- Directed by: R. G. Elavalagan
- Written by: R. G. Elavalagan
- Produced by: V. Kondian C. Balamani P. Kadhiravan
- Starring: Murali Rekha Chinni Jayanth Chakravarthy
- Cinematography: R. H. Ashok
- Edited by: Lancy Mohan
- Music by: Chandrabose
- Production company: Moovender Movies
- Release date: 27 July 1990;
- Running time: 117 minutes
- Country: India
- Language: Tamil

= Nangal Puthiyavargal =

Nangal Puthiyavargal is a 1990 Indian Tamil-language drama film directed by R. G. Elavalagan. The film stars Murali, Rekha, Chinni Jayanth, and Chakravarthy.

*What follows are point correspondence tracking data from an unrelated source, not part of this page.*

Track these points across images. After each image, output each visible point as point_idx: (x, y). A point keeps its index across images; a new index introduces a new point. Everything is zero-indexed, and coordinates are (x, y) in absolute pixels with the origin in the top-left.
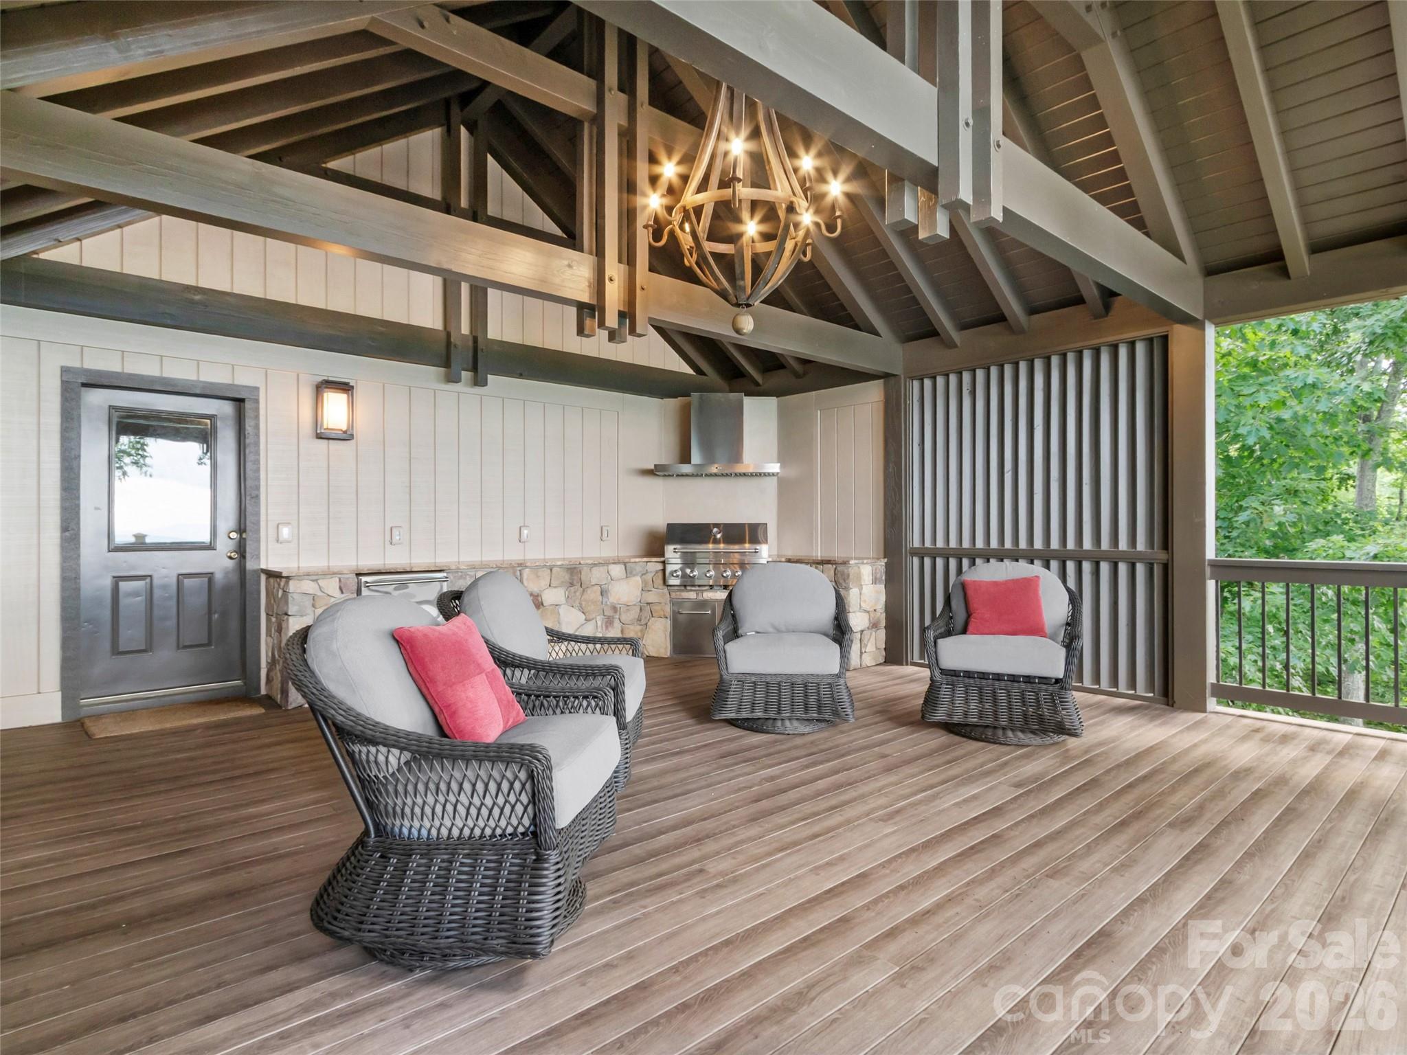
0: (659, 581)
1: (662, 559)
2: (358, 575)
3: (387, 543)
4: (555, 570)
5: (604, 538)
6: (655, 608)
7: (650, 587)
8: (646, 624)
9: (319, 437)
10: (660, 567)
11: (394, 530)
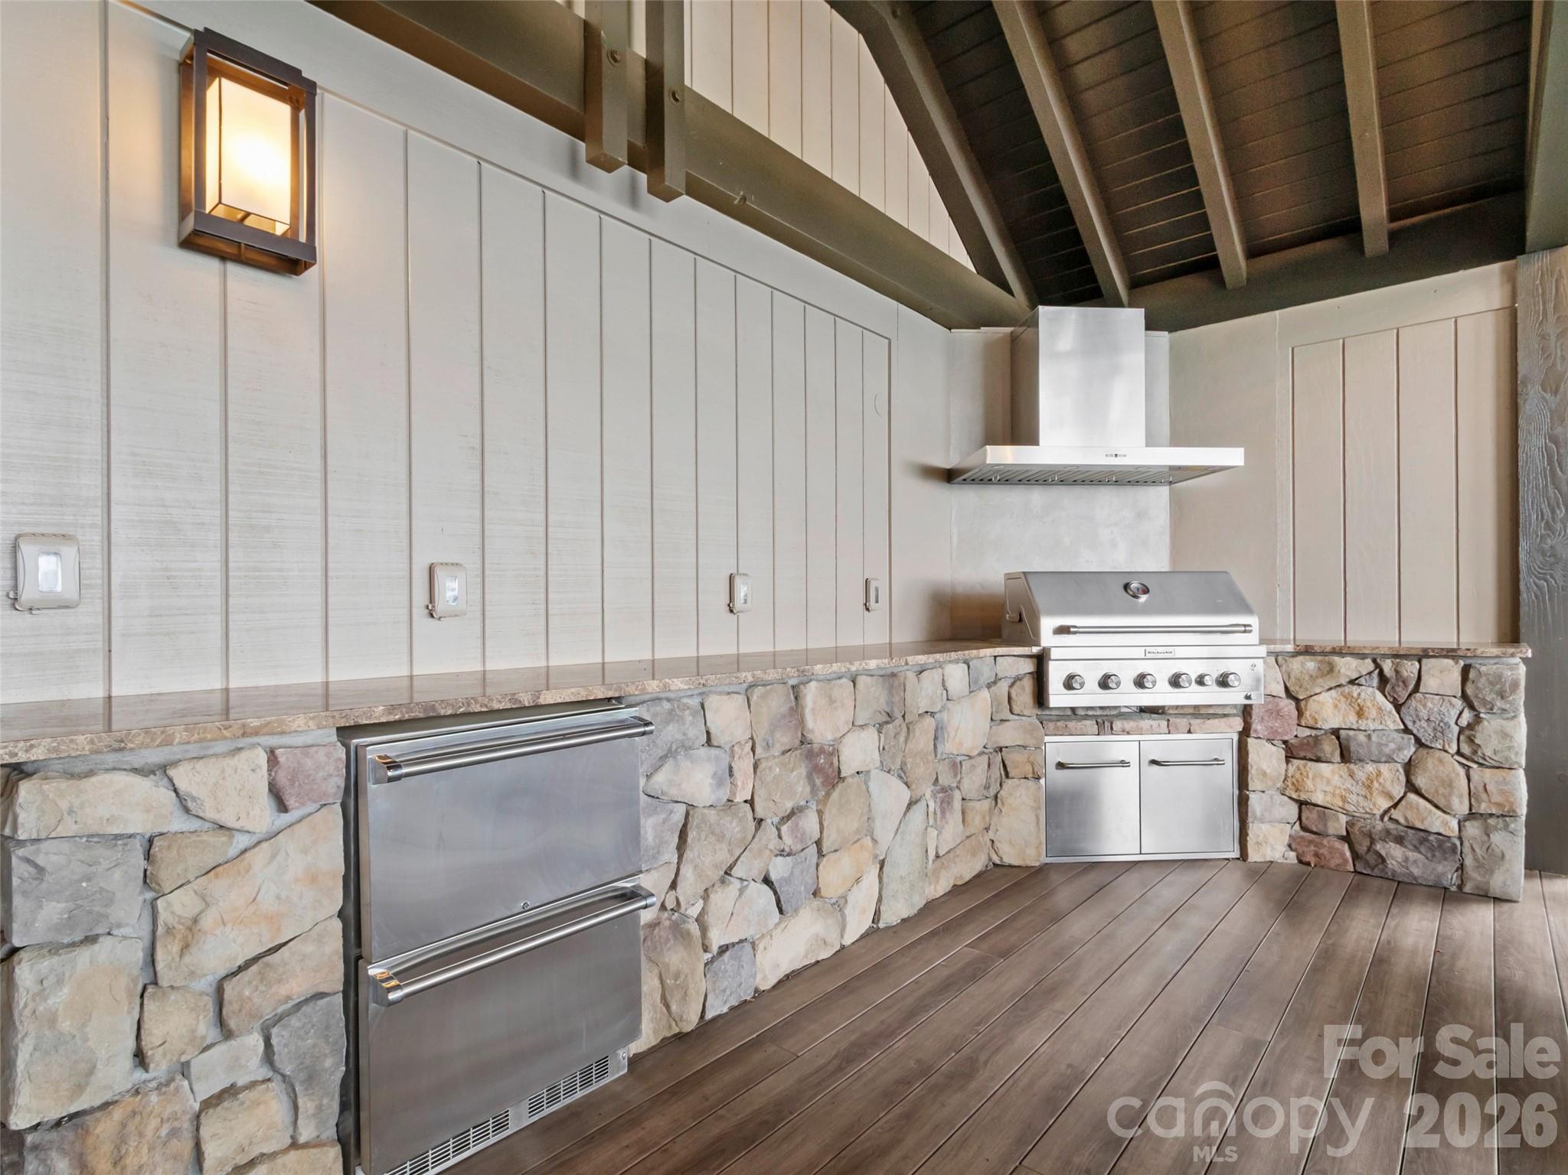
0: (1024, 695)
1: (1035, 650)
2: (345, 732)
3: (419, 612)
4: (862, 681)
5: (872, 603)
6: (1012, 758)
7: (1007, 715)
8: (996, 797)
9: (191, 243)
10: (1029, 667)
11: (440, 574)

It was released on 27 July 1990.

== Production ==
Before making his directorial debut with Nangal Puthiyavargal, R. G. Elavalagan worked as an assistant director on several films, includingSankar Guru (1987) and Vettaiyaadu Vilaiyaadu (1989).
----

== Soundtrack ==
The music was composed by Chandrabose and the lyrics were written by Vairamuthu.

Track listing
| No. | Title | Singer(s) | Length |
|---|---|---|---|
| 1. | "Pattam Vaangi" | Malaysia Vasudevan |  |
| 2. | "Nee Enbathu" | Mano, Lalitha Sagari |  |
| 3. | "Naatta Kedukatheenga" | Malaysia Vasudevan |  |
| 4. | "Unnai Santhithen" | K. J. Yesudas, Vani Jairam |  |
| 5. | "Ennada Saami" | Mano |  |

== Legacy ==
On Murali's death anniversary on 8 September 2022, a writer from Filmibeat noted that Nangal Puthiyavargal and Namma Ooru Poovatha (1990) contributed to establishing Murali's reputation in the Tamil film industry.

== Home media ==
The film was first telecast on Polimer TV on 16 May 2021 at 1:05 p.m. It was retelecast on the same channel on 28 September 2023 at 11:00 p.m.